Instructions for Claude

Parse the user's command to determine the entry point (retrieve, validate, xray, cryoem, etc.)
Read the appropriate module for the target workflow
Read resolution-strategies.md before making any refinement parameter decisions
Read docs/structural_biology_memory.md for cross-project lessons when starting refinement
Check project state — what step are we at?
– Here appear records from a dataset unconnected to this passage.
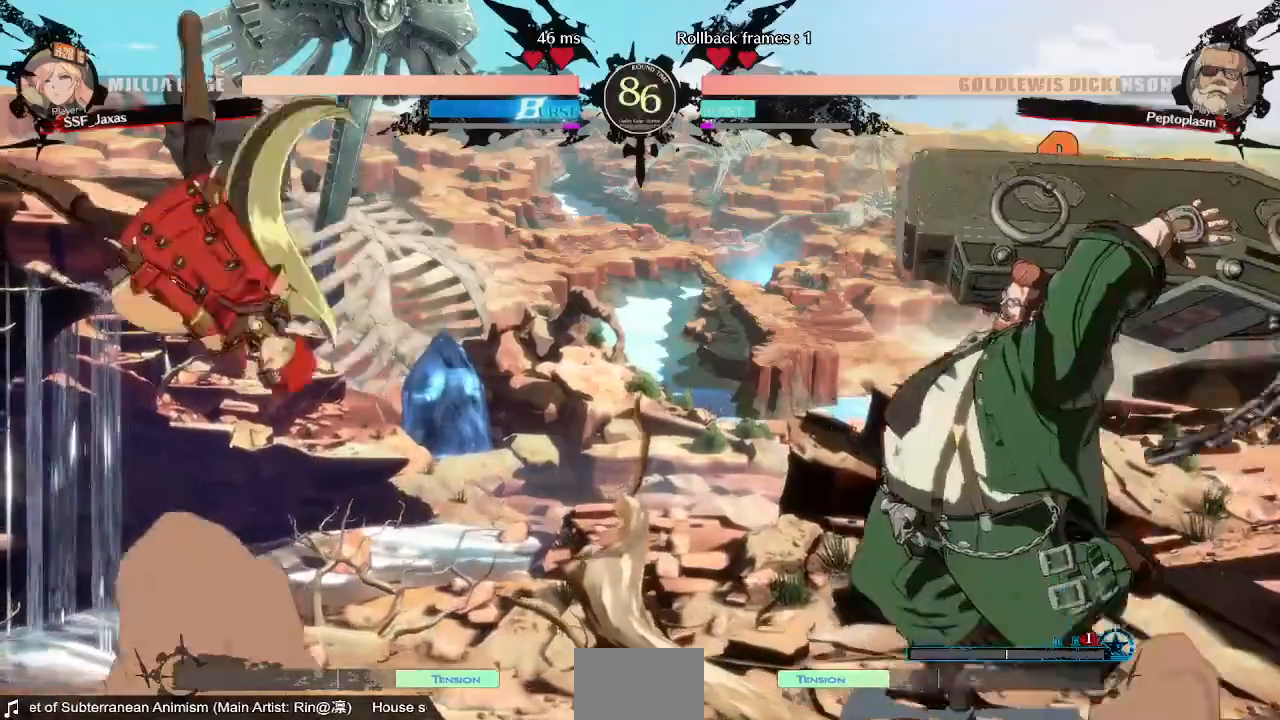
{"buttons": ["DPAD_DOWN"], "events": [[80, "DPAD_UP", "down"], [200, "L1", "down"], [240, "DPAD_UP", "up"], [360, "L1", "up"], [480, "DPAD_DOWN", "down"]]}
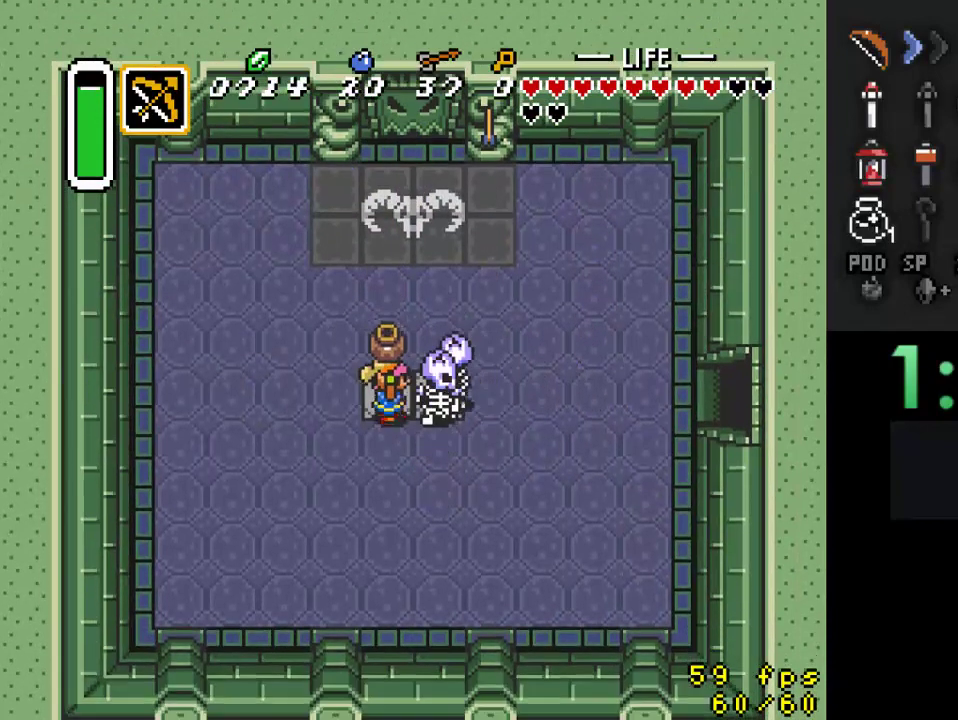
Gameplay with a controller (Nintendo layout); each line is a JSON object with the inputs held at the frame after it. "events" lists button and stick changes between this image and that frame as [ms after this image, input, new state], when the widget could be followed in between. Not read: L3 R3.
{"buttons": ["B"], "events": [[33, "A", "down"], [33, "DPAD_RIGHT", "up"], [167, "A", "up"], [200, "DPAD_LEFT", "down"], [267, "DPAD_UP", "down"], [300, "DPAD_LEFT", "up"], [367, "DPAD_RIGHT", "down"], [400, "DPAD_UP", "up"], [433, "B", "down"], [433, "DPAD_RIGHT", "up"]]}
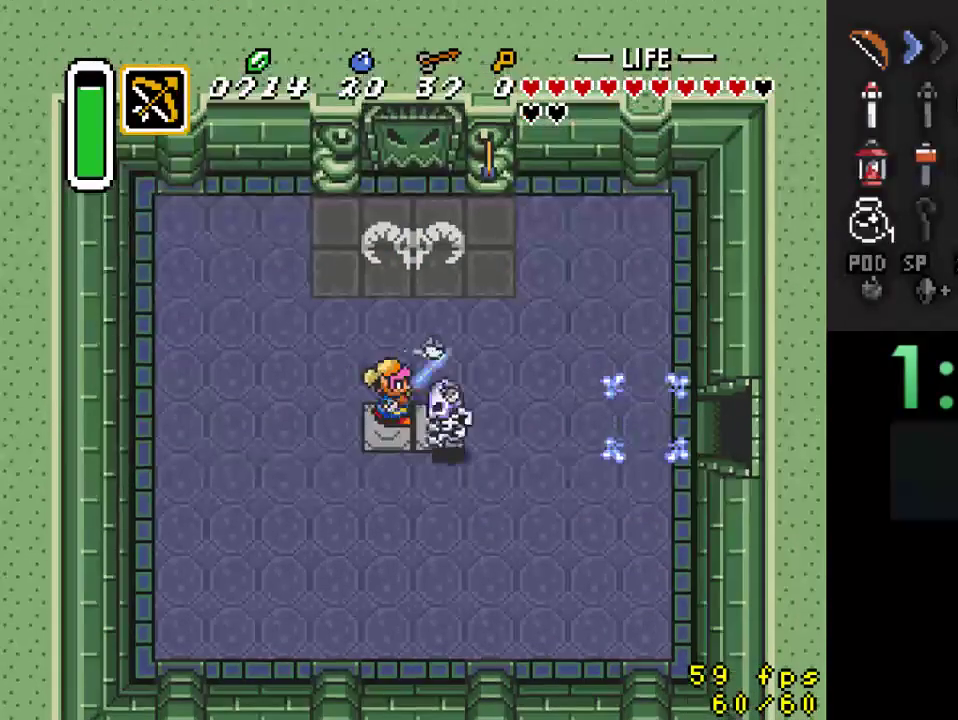
{"buttons": ["DPAD_DOWN", "DPAD_RIGHT"], "events": [[133, "B", "up"], [267, "DPAD_DOWN", "down"], [333, "DPAD_RIGHT", "down"]]}
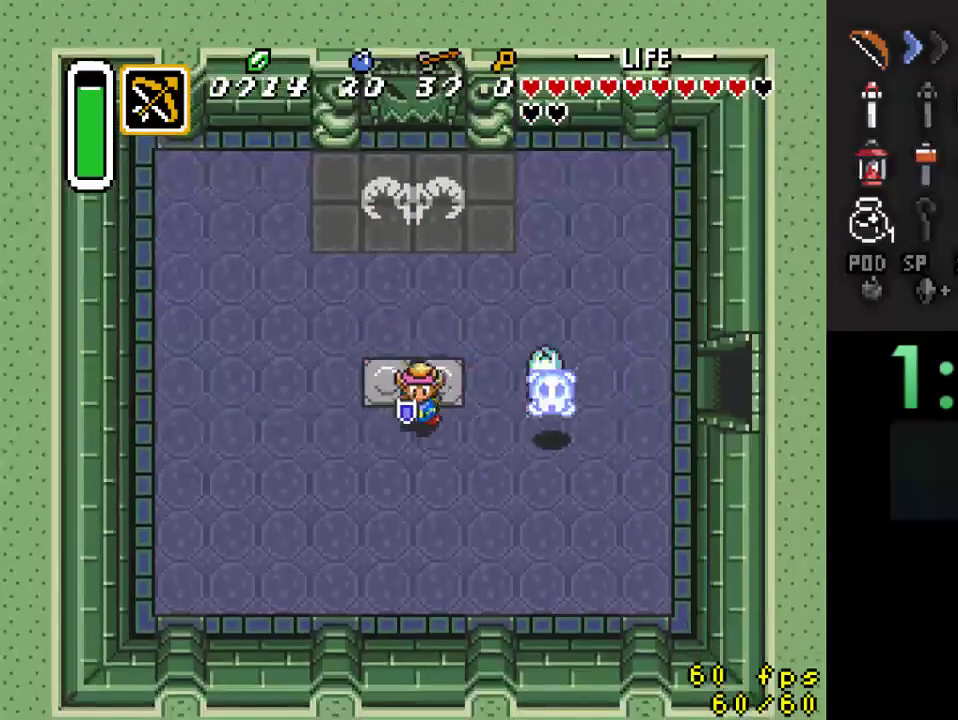
{"buttons": ["DPAD_UP", "DPAD_LEFT"], "events": [[33, "DPAD_DOWN", "up"], [333, "DPAD_UP", "down"], [367, "DPAD_RIGHT", "up"], [500, "DPAD_LEFT", "down"]]}
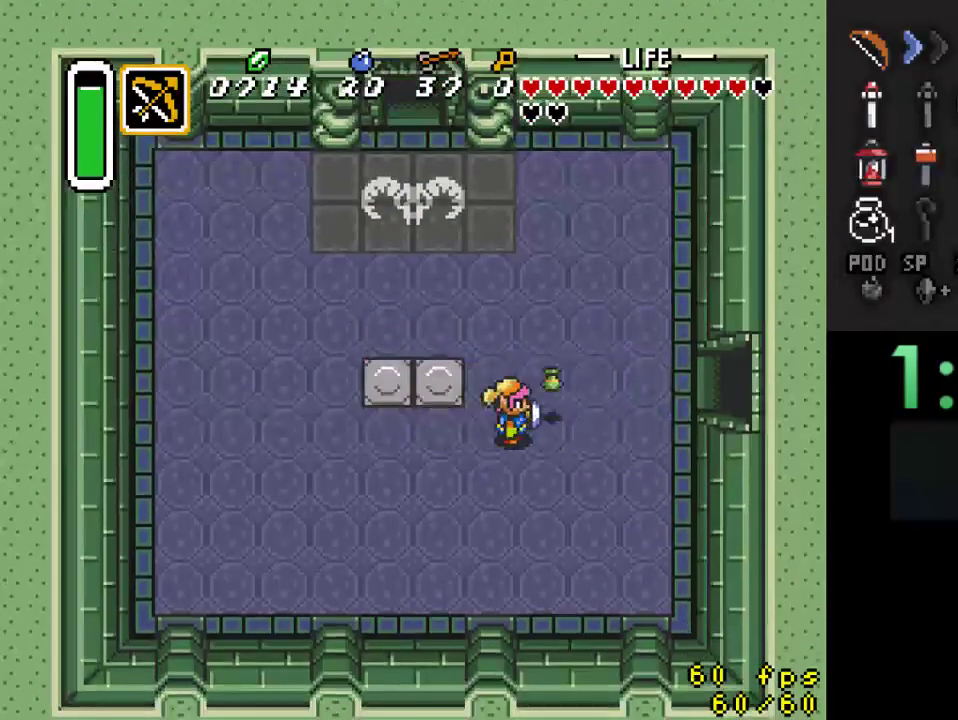
{"buttons": ["DPAD_DOWN", "DPAD_RIGHT"], "events": [[267, "DPAD_LEFT", "up"], [300, "DPAD_RIGHT", "down"], [333, "DPAD_UP", "up"], [433, "DPAD_DOWN", "down"]]}
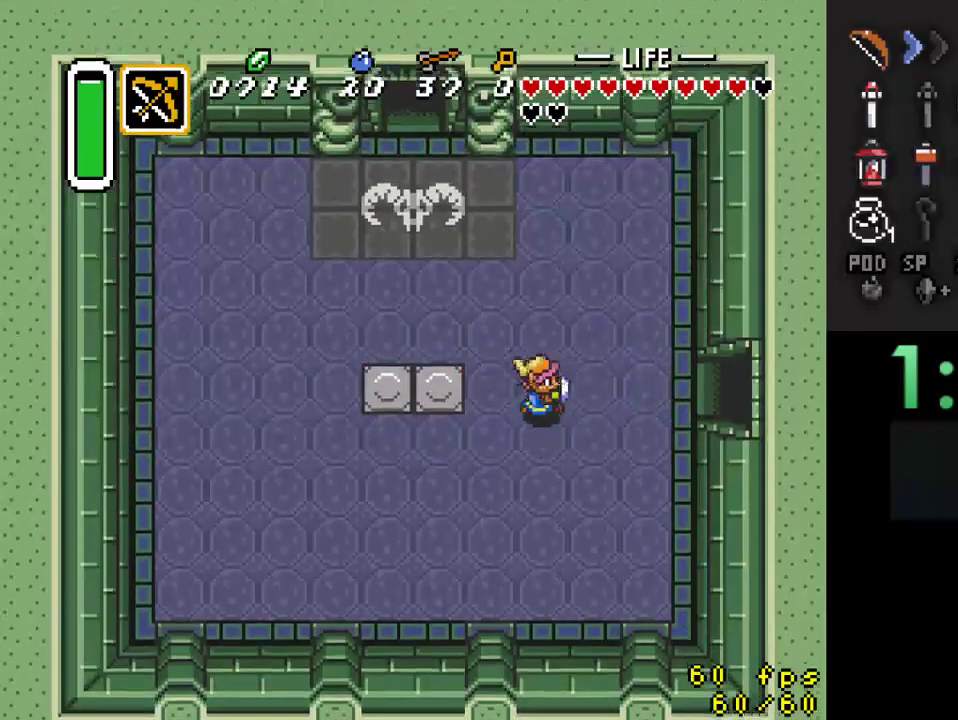
{"buttons": ["DPAD_UP", "DPAD_LEFT"], "events": [[33, "DPAD_RIGHT", "up"], [100, "DPAD_DOWN", "up"], [100, "DPAD_LEFT", "down"], [100, "DPAD_UP", "down"]]}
What has been tried?
Run automated steps and parse outputs carefully
For human-in-the-loop steps: generate visualization scripts, highlight problem regions, and wait for the user
Log provenance for every action taken
Store results — upload to MinIO, update Delta Lake tables
Update memory — if a new pattern or lesson is learned, update docs/structural_biology_memory.md

Decision Thresholds

Use these defaults unless the user specifies otherwise:

Metric	Good	Acceptable	Poor
R-free (X-ray)	< 0.25	0.25-0.30	> 0.30
R-gap (R-free - R-work)	< 0.05	0.05-0.07	> 0.07
MolProbity score	< 1.5	1.5-2.5	> 2.5
Ramachandran favored	> 97%	95-97%	< 95%
Ramachandran outliers	< 0.2%	0.2-0.5%	> 0.5%
Clashscore	< 5	5-10	> 10
Rotamer outliers	< 1%	1-3%	> 3%

Safety Rules

Never delete experimental data — only create new files
Always keep the previous cycle's model — refinement can make things worse
Never skip validation — always validate after refinement
Confirm with user before submitting SLURM jobs that will run > 1 hour
Log every action — provenance is non-negotiable

Pitfall Detection

When you encounter errors, unexpected results, retry cycles, performance issues, or data surprises during this task, follow the pitfall-capture protocol. Read .claude/skills/pitfall-capture/SKILL.md and follow its instructions to determine whether the issue should be added to the active project's projects/<id>/memories/pitfalls.md.